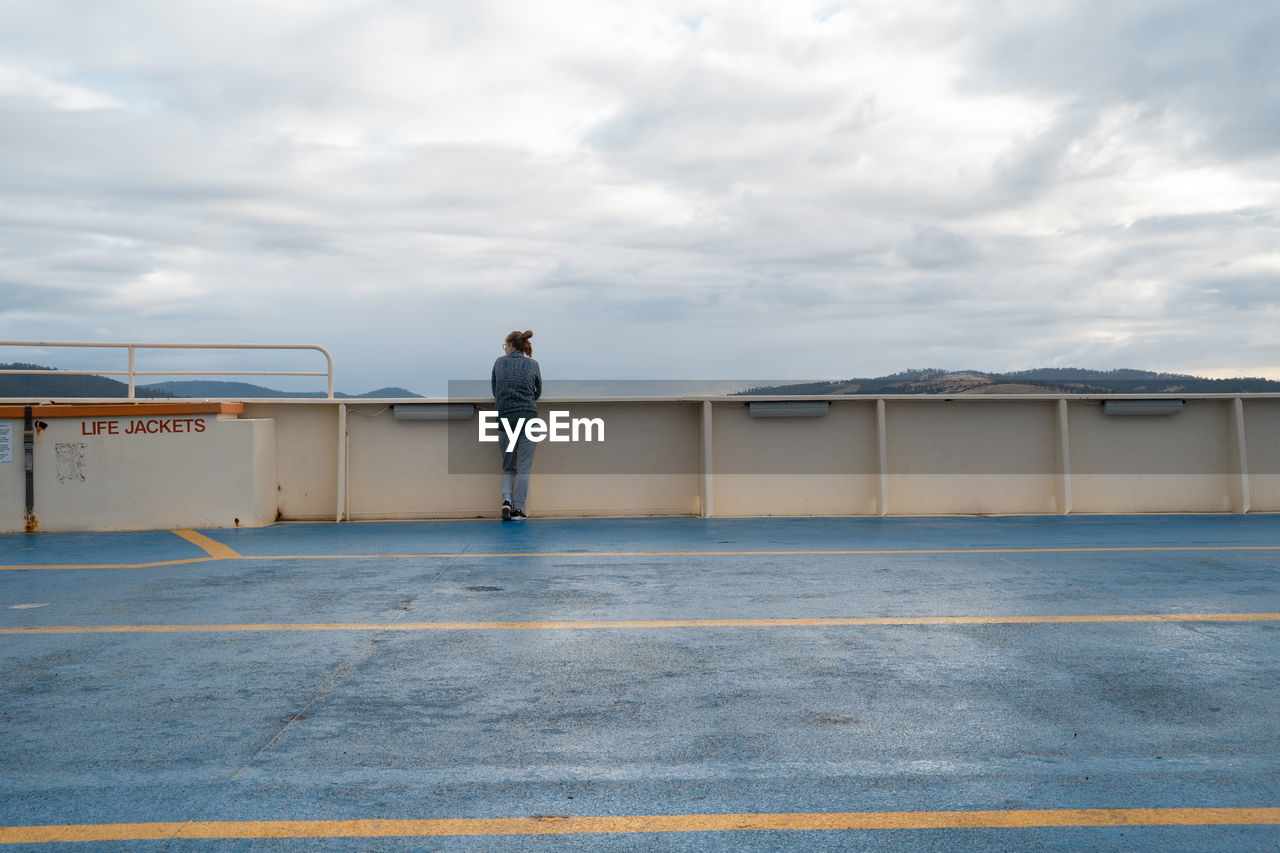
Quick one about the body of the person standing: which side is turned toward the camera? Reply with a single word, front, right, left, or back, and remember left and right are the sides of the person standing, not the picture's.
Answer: back
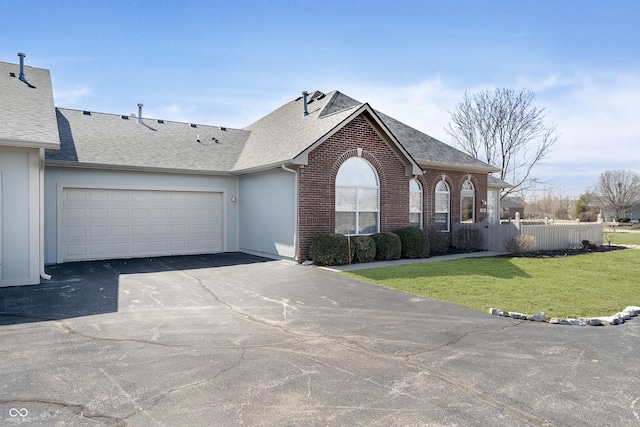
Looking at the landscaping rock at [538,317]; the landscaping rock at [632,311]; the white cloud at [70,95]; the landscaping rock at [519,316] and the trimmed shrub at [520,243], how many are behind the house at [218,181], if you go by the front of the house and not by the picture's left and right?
1

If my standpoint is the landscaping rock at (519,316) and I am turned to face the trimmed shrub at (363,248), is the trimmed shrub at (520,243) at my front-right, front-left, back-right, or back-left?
front-right

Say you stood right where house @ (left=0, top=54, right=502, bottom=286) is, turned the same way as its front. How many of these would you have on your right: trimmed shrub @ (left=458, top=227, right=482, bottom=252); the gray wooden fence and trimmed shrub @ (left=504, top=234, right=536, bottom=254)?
0

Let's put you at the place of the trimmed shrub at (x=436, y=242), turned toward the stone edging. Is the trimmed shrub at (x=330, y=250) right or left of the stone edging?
right

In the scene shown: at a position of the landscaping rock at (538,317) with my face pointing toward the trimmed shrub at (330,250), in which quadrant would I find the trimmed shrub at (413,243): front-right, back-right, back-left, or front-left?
front-right

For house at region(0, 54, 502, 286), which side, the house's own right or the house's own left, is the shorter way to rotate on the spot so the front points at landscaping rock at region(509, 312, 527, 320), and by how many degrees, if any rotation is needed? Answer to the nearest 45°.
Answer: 0° — it already faces it

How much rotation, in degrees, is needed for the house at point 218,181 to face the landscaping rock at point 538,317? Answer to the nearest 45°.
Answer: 0° — it already faces it

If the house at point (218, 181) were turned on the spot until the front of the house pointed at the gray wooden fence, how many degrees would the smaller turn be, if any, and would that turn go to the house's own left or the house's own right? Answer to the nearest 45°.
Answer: approximately 45° to the house's own left

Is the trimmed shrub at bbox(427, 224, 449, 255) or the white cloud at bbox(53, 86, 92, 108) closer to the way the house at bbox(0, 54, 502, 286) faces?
the trimmed shrub

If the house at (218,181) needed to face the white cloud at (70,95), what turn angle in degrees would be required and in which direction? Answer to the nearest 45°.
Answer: approximately 180°

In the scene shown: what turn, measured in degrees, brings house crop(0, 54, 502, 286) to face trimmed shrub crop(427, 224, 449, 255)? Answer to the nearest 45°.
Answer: approximately 45° to its left

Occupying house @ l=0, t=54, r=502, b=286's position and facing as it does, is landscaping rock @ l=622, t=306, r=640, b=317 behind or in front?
in front

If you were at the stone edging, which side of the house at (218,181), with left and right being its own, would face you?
front
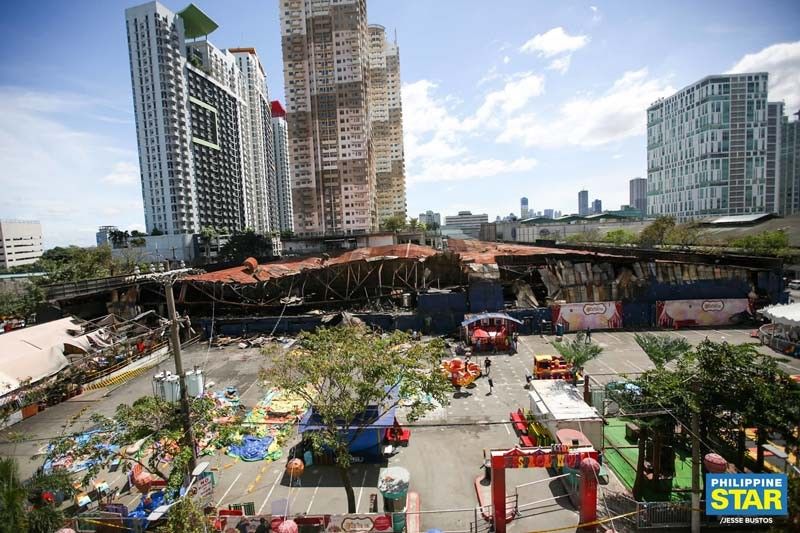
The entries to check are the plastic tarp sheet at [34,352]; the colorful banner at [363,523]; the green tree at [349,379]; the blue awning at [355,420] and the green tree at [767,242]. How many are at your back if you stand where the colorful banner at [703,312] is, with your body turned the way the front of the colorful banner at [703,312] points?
1

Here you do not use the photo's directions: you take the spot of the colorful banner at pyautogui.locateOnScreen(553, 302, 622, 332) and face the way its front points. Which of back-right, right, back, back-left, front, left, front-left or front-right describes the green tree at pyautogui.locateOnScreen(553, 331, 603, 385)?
front

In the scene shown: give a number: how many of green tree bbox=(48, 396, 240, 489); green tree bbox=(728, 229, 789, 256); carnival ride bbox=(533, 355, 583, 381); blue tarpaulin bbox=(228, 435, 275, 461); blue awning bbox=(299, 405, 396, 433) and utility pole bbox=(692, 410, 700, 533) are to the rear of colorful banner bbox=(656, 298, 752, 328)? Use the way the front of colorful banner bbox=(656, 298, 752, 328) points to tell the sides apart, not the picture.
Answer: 1

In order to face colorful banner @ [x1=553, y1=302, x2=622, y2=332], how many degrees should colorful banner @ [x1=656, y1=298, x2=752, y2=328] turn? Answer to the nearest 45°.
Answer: approximately 45° to its right

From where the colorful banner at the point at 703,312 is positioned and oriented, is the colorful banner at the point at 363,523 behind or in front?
in front

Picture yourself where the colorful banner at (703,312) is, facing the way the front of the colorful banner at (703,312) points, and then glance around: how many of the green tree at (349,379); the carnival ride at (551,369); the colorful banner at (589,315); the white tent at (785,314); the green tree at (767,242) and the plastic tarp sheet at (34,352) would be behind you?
1

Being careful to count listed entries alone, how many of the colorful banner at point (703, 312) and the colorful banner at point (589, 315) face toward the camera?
2

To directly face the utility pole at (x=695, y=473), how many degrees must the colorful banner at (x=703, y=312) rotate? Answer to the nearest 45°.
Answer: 0° — it already faces it

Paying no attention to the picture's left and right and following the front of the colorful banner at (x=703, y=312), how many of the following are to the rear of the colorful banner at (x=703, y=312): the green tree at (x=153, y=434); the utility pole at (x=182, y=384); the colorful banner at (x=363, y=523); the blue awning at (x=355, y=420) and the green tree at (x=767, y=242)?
1

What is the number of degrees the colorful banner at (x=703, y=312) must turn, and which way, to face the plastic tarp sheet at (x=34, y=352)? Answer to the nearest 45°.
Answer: approximately 45° to its right

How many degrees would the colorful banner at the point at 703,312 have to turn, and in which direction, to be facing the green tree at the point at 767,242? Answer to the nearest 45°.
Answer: approximately 180°

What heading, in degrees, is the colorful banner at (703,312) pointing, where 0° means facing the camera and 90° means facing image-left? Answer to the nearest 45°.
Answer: approximately 0°

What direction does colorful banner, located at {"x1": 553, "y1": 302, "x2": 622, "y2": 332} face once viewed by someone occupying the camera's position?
facing the viewer

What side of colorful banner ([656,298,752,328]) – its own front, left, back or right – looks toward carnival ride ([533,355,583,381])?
front

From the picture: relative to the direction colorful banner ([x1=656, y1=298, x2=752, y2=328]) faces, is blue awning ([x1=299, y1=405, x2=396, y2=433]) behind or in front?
in front

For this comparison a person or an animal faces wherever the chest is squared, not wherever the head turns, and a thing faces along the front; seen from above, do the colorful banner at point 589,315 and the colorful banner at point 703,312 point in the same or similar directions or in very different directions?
same or similar directions

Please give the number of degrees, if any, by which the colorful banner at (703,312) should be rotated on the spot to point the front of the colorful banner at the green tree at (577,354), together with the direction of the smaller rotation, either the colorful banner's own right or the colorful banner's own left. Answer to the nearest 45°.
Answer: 0° — it already faces it
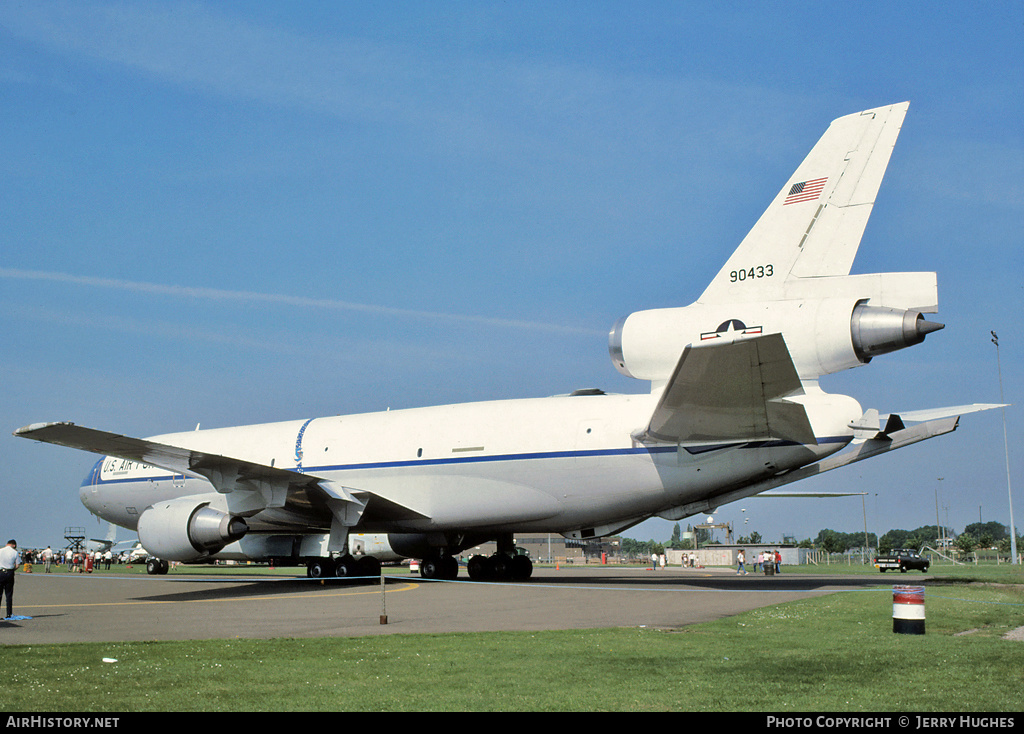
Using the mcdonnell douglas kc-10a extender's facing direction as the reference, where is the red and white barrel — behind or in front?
behind

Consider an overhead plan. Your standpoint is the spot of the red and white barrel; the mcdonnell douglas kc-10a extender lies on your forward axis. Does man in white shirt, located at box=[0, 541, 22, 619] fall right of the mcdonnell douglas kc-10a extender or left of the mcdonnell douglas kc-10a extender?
left

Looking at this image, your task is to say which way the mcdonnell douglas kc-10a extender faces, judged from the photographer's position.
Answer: facing away from the viewer and to the left of the viewer

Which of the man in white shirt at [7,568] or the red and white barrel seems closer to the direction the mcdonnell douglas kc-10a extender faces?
the man in white shirt

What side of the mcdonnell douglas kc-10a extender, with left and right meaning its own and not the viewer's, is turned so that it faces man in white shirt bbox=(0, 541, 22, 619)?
left
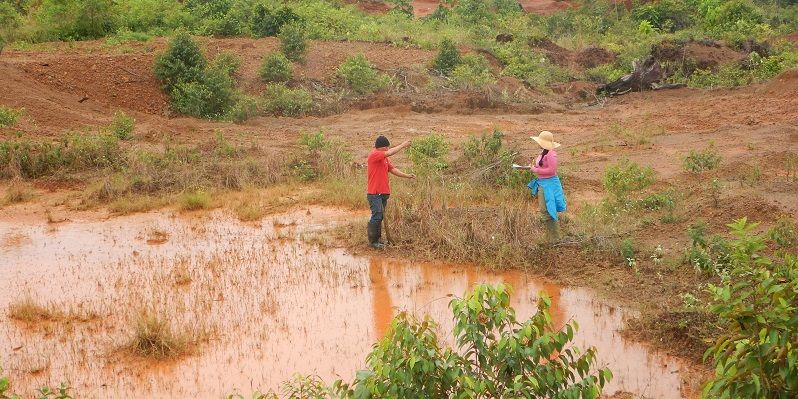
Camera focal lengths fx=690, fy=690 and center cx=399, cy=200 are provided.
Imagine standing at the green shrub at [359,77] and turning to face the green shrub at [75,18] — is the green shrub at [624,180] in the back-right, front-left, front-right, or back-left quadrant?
back-left

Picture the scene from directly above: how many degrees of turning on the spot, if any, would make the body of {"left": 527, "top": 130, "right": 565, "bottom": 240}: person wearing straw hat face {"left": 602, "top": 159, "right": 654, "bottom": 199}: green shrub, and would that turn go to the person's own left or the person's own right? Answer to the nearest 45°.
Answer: approximately 135° to the person's own right

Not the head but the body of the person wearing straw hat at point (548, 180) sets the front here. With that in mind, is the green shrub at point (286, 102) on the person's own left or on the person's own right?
on the person's own right

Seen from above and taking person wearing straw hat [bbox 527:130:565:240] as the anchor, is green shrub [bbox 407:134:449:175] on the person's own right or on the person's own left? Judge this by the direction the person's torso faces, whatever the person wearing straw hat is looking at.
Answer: on the person's own right

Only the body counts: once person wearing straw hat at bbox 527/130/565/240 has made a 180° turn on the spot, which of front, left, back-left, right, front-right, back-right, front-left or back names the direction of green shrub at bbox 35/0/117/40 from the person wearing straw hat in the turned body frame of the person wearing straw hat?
back-left

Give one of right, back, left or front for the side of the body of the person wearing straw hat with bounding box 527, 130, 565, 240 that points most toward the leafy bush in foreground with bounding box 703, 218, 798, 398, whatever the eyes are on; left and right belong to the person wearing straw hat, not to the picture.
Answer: left

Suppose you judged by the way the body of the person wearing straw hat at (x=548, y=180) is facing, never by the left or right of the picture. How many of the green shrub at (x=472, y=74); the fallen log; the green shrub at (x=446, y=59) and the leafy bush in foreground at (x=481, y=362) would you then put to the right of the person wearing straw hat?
3

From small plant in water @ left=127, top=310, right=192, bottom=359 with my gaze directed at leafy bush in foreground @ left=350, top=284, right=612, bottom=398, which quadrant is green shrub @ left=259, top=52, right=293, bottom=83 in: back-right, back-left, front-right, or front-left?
back-left

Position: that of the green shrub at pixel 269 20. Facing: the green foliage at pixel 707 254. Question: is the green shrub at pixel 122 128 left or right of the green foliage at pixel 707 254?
right

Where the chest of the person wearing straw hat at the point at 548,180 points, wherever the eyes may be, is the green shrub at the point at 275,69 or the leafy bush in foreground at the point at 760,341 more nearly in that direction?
the green shrub

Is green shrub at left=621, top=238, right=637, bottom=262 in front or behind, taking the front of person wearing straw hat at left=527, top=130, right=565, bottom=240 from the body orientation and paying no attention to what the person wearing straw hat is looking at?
behind

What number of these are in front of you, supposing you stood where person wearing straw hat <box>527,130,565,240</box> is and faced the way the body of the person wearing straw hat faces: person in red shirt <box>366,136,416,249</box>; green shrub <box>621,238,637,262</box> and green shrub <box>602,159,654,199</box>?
1

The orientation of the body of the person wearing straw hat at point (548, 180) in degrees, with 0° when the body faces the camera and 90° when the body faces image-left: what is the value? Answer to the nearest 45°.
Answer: approximately 90°

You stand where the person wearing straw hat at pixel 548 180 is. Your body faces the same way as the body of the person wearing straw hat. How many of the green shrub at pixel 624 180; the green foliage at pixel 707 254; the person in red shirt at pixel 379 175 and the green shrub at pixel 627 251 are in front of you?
1

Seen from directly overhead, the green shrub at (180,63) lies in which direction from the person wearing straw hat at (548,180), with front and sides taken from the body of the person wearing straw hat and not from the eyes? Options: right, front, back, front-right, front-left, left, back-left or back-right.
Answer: front-right
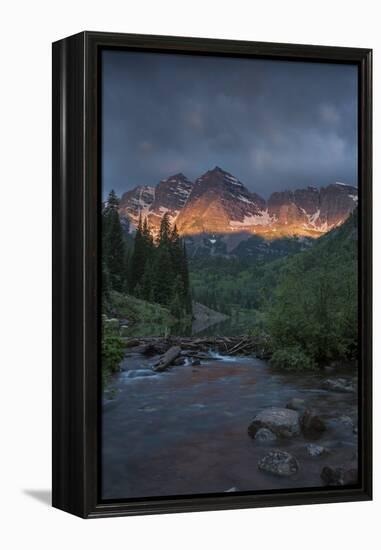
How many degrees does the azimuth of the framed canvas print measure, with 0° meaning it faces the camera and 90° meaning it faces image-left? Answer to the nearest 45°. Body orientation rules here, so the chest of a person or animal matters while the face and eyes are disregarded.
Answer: approximately 315°
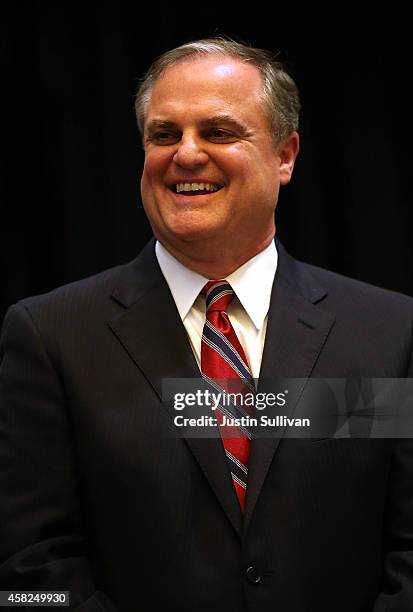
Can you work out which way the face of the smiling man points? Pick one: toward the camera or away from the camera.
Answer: toward the camera

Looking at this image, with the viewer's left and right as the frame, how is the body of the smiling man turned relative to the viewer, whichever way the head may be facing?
facing the viewer
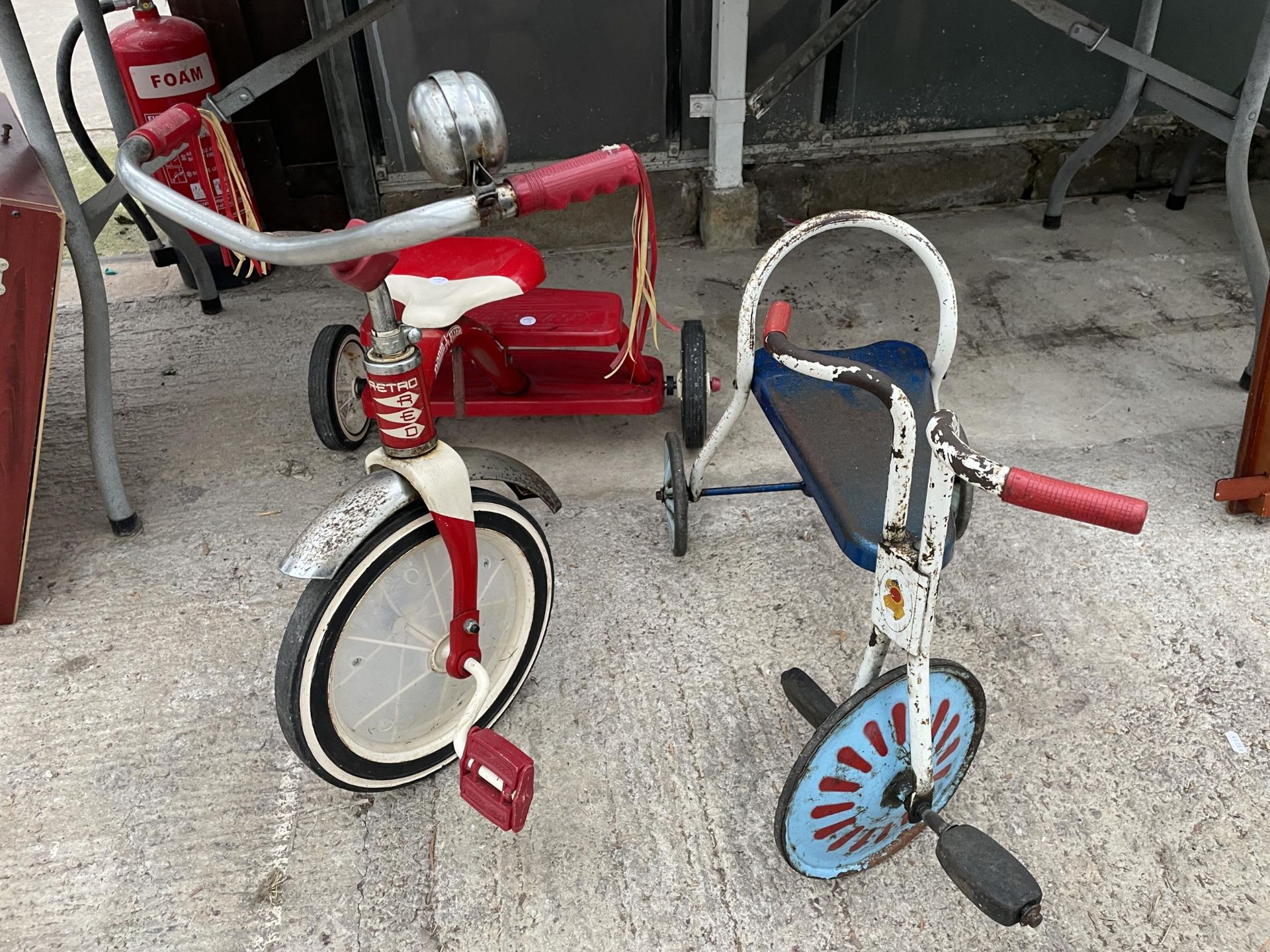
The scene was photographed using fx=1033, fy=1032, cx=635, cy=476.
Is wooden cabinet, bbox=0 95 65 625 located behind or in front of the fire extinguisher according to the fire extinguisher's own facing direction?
in front

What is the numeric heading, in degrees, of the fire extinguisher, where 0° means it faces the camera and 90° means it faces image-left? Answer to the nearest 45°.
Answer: approximately 0°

+++++

> **THE PROBLEM**
Please reproduce, exactly and only, the lines from the line containing "The orientation of" through the last line of the material above, minus any pictures.

> **YOUR SOLUTION**
The orientation of the body of the person wearing straw hat at point (548, 180) in degrees, with 0° when the body faces the camera and 90° when the body faces image-left: what is the value? Answer to the nearest 45°.
Answer: approximately 90°

You stand where the person wearing straw hat at pixel 548 180 is. Your body faces the same way as the body of the person wearing straw hat. How many of the green shrub at pixel 624 180; the green foliage at pixel 707 254; the person in red shirt at pixel 379 175 and the green shrub at pixel 627 251 are in front of you?
1

Seen from directly overhead, the green shrub at (180,63) lies in which direction from the person wearing straw hat at (548,180), with front and sides taken from the body of the person wearing straw hat and not from the eyes? Options: right, front, back, front-right, front-left, left, back-left or back-right.
Answer: front-right
How many degrees does the azimuth of the framed canvas print measure, with 0° meaning it faces the camera and 90° meaning it faces image-left? Answer to the nearest 45°. Body orientation rules here, so the chest of a person or animal matters while the face and eyes are disregarded.
Answer: approximately 315°
Can you work out which way the face of the smiling man points? Pick one: toward the camera or away from the camera.
Answer: toward the camera

Looking at this image, with the viewer's left and right as the frame, how is the body of the smiling man turned relative to the viewer, whichever way the head may be facing?
facing the viewer
The scene was photographed using fx=1033, fy=1032, cx=635, cy=476.
Is wooden cabinet, bbox=0 95 65 625 located behind or in front of the fire extinguisher according to the fire extinguisher's own facing direction?
in front

What is the numeric heading, in degrees, of the fire extinguisher, where 0° means it faces the camera and 90° means it faces image-left? Answer to the nearest 45°.
Answer: approximately 0°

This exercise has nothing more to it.